### DIRECTION
Render the lines from the line with "common name: Dagger cactus" to the line with "family: Plantaginaceae", both included, as a numbered list, leaving out any blank lines.

### DATA PROVIDED

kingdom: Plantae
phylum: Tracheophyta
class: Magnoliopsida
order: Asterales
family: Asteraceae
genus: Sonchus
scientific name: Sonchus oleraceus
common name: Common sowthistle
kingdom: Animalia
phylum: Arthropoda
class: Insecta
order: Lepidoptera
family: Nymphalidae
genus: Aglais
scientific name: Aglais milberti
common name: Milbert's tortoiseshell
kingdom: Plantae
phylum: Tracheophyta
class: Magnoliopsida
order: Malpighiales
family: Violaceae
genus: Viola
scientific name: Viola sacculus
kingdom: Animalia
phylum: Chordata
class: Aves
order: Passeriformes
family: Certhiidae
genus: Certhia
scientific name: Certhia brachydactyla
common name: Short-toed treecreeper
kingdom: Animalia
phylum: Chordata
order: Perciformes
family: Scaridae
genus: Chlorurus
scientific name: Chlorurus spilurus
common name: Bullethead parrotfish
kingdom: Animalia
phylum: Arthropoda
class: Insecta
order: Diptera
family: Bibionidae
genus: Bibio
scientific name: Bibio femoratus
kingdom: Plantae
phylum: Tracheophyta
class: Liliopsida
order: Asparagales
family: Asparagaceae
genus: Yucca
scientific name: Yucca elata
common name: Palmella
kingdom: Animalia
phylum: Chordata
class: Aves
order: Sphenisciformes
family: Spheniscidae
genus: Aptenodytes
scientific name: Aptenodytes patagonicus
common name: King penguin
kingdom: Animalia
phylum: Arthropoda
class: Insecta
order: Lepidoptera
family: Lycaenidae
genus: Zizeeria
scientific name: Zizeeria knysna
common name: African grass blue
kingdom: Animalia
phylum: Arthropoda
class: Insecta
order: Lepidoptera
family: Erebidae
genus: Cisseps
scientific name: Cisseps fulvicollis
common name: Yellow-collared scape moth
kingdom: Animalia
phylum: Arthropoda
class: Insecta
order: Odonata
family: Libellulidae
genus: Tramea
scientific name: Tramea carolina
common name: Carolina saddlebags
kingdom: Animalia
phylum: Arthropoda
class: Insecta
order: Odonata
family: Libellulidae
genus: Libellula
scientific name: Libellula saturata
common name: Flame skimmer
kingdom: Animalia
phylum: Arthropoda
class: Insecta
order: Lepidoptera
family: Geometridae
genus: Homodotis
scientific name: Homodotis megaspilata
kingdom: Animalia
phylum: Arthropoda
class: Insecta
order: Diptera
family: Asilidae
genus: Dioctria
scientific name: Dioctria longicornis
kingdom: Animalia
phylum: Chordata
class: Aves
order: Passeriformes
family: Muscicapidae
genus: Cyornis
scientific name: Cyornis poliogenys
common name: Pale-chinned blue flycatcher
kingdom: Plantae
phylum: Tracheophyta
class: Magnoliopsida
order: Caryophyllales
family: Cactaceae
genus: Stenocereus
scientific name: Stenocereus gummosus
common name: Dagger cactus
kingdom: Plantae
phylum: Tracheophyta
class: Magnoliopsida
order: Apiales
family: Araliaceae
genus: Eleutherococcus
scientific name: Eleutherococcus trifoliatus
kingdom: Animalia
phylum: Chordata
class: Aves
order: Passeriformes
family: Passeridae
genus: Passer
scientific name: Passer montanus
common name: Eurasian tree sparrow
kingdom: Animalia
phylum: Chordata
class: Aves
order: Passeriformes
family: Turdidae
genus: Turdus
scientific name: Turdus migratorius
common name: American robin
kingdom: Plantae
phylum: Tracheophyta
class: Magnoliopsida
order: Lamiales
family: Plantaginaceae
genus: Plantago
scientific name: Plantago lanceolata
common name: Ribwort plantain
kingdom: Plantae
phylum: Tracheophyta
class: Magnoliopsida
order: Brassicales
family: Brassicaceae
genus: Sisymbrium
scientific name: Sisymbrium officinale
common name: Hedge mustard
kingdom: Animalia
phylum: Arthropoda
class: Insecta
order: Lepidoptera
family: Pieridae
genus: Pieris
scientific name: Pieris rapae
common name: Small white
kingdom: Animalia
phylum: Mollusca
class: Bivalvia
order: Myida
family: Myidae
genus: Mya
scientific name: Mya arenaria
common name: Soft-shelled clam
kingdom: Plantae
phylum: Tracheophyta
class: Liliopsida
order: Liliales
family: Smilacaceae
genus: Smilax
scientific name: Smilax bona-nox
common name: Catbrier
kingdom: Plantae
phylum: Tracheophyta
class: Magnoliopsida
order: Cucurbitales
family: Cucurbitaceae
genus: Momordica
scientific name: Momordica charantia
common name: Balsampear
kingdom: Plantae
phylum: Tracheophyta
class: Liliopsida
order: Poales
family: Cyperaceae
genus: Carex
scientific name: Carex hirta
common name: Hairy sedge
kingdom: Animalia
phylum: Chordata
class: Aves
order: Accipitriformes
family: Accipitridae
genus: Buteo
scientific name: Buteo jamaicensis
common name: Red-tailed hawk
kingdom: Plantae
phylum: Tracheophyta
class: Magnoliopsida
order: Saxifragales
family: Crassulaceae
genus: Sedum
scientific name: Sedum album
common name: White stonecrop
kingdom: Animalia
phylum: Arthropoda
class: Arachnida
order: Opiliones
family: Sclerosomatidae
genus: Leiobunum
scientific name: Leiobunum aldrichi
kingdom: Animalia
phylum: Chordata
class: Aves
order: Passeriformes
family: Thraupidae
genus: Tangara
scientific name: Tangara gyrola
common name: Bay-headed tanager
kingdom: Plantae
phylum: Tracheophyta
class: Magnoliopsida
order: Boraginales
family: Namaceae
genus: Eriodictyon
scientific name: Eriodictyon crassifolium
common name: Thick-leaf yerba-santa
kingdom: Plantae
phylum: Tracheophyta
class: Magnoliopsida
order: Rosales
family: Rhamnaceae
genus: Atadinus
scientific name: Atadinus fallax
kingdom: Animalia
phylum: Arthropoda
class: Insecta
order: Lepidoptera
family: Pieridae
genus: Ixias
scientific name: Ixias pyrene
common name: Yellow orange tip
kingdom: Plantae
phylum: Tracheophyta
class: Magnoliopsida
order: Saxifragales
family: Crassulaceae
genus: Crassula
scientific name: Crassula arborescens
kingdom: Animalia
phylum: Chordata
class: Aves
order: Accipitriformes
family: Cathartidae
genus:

### TASK SOLUTION
1. common name: Dagger cactus
2. kingdom: Plantae
3. phylum: Tracheophyta
4. class: Magnoliopsida
5. order: Apiales
6. family: Araliaceae
7. genus: Eleutherococcus
8. scientific name: Eleutherococcus trifoliatus
9. kingdom: Animalia
10. phylum: Chordata
11. class: Aves
12. order: Passeriformes
13. family: Passeridae
14. genus: Passer
15. scientific name: Passer montanus
16. common name: Eurasian tree sparrow
17. kingdom: Animalia
18. phylum: Chordata
19. class: Aves
20. order: Passeriformes
21. family: Turdidae
22. genus: Turdus
23. scientific name: Turdus migratorius
24. common name: American robin
25. kingdom: Plantae
26. phylum: Tracheophyta
27. class: Magnoliopsida
28. order: Lamiales
29. family: Plantaginaceae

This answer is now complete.